Knee laxity measurements should be perceived as a supplement to clinical tests and imaging techniques. They should be systematically performed in order to assist the clinician with establishing a diagnosis and follow-up of knee injuries to systematically identify any abnormal evolution.

The development of arthrometers to measure static rotational knee laxity is relatively new and further studies are needed to develop further understanding. To date, we know that external rotation is greater than internal rotation and that females have greater rotational knee laxity than males. Moreover, body mass is inversely correlated to rotational knee laxity measurements. Other influencing factors remain under investigation.

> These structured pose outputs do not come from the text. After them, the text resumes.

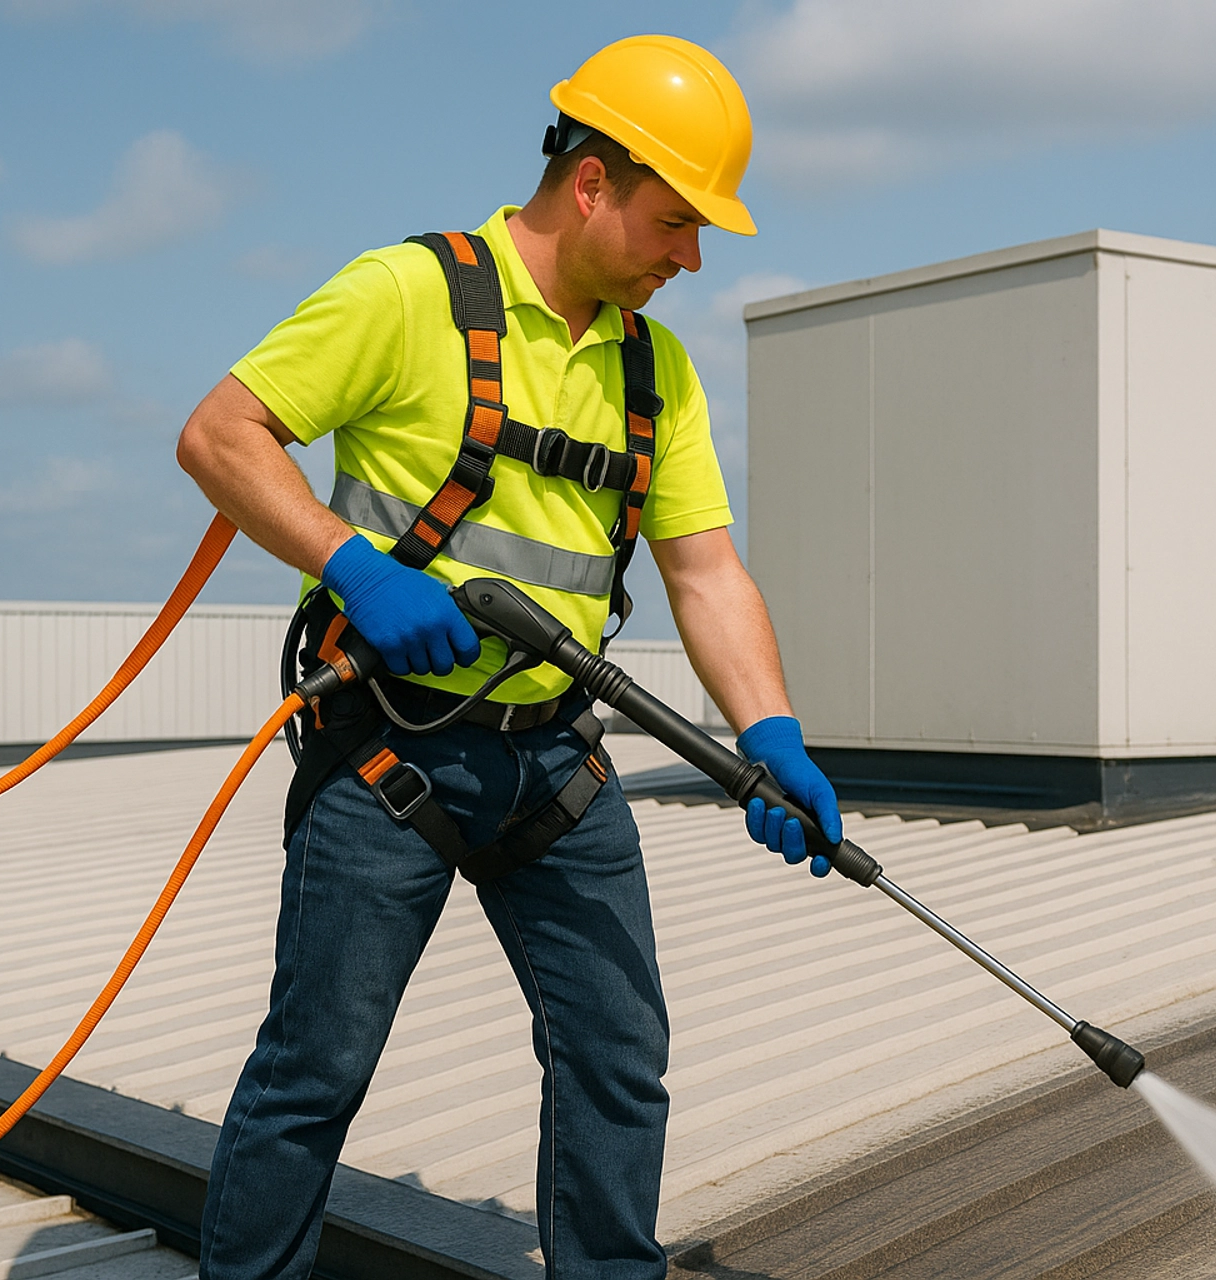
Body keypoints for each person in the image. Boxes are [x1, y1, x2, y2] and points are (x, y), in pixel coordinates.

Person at [174, 33, 841, 1280]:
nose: (689, 256)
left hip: (557, 770)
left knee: (615, 1059)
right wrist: (355, 568)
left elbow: (705, 570)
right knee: (315, 1072)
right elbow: (221, 435)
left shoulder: (657, 371)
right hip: (391, 759)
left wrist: (771, 735)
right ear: (590, 180)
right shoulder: (407, 293)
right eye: (674, 222)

The interest in physiological knee laxity is growing. Subjects with excessive physiological knee laxity are reported to have movement patterns associated with non-contact ACL injuries. This may partly explain why an increased laxity was observed in the healthy contralateral knee of ACL-injured subjects compared with a control group. This excessive physiological knee laxity may also explain inferior outcomes after an ACL reconstruction. As a consequence of this growing interest, the need for normative references has emerged. However, the analysis of either rotational or multidirectional knee laxity as well to the consideration of influencing factors lead to a high complexity of knee laxity profiles.

Recently, rotational knee laxity measurements have been shown to improve the diagnosis of ACL injuries as performed with anterior knee laxity measurements. This should encourage researchers to evaluate the diagnostic power of their own devices. The knowledge about postoperative rotational knee laxity measurements is evolving. The choice of reconstruction, the effect of reconstruction and its evolution are still insufficiently understood.

Static rotational knee laxity measurements offer the possibility to improve the understanding of physiological, pathological and reconstructed knee laxity and may help individualise the care of knee injuries and diseases.